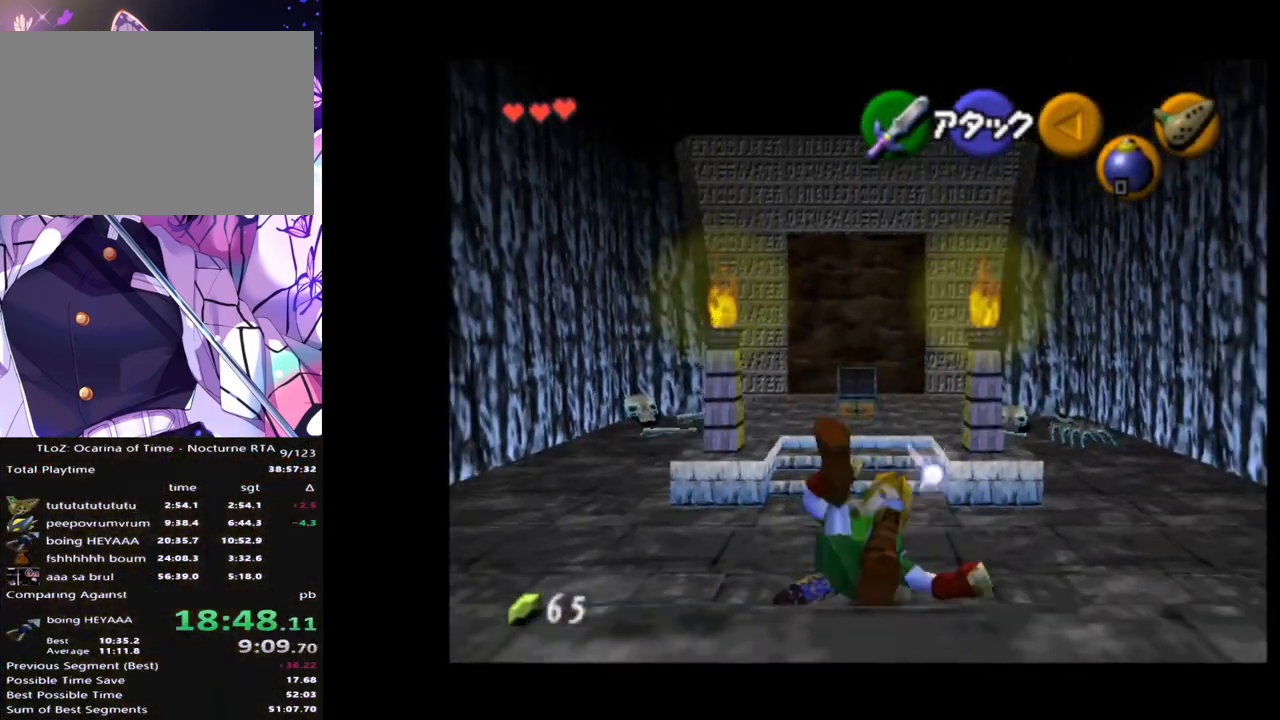
{"buttons": [], "left_stick": "down", "right_stick": "center", "events": [[217, "A", "down"], [333, "A", "up"]]}
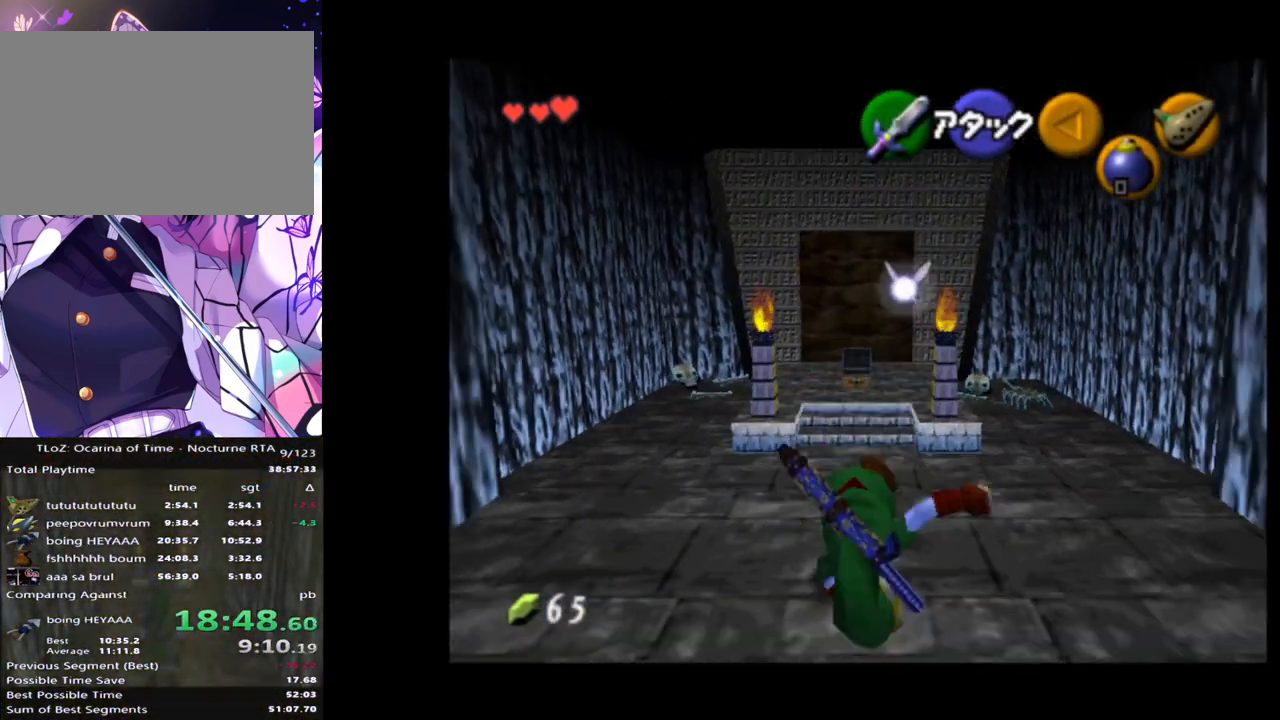
{"buttons": ["A"], "left_stick": "down", "right_stick": "center", "events": [[417, "A", "down"]]}
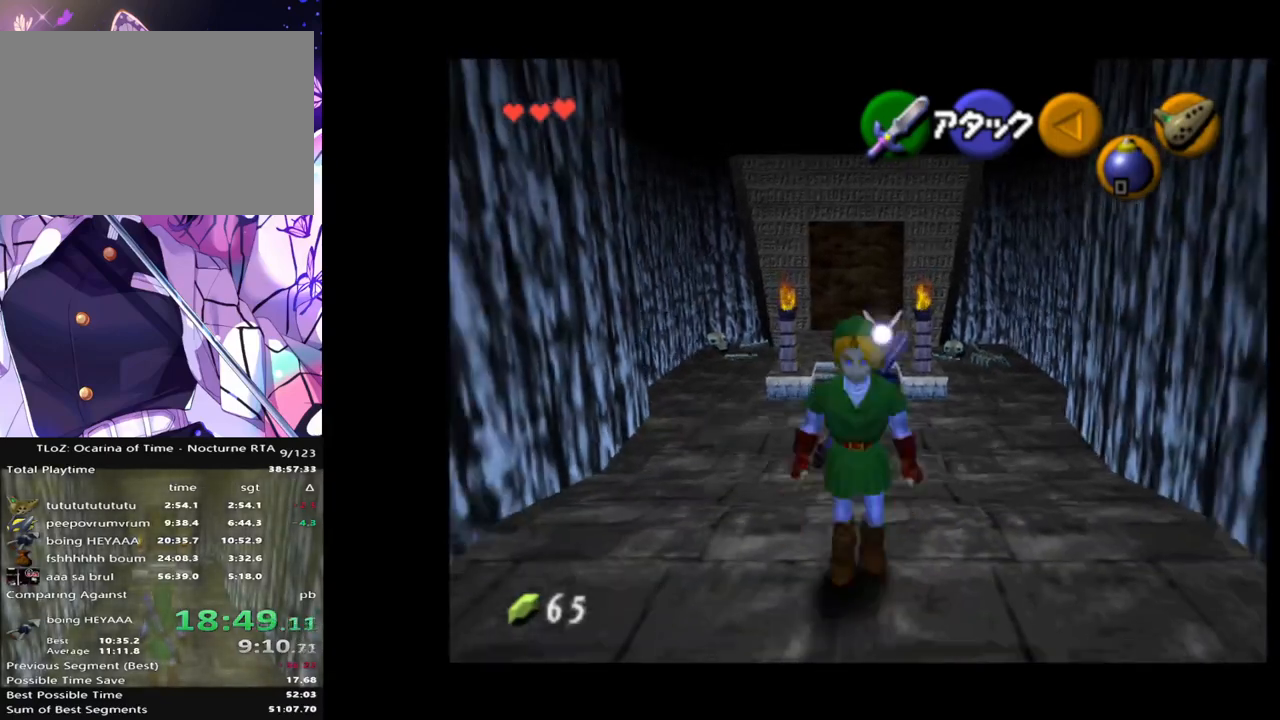
{"buttons": [], "left_stick": "down", "right_stick": "center", "events": [[50, "A", "up"]]}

**What is required**
The material above should be repeated word for word, with every picture omitted.

**Solution for this exercise**
{"buttons": [], "left_stick": "down", "right_stick": "center", "events": [[217, "A", "down"], [333, "A", "up"]]}
{"buttons": ["A"], "left_stick": "down", "right_stick": "center", "events": [[417, "A", "down"]]}
{"buttons": [], "left_stick": "down", "right_stick": "center", "events": [[50, "A", "up"]]}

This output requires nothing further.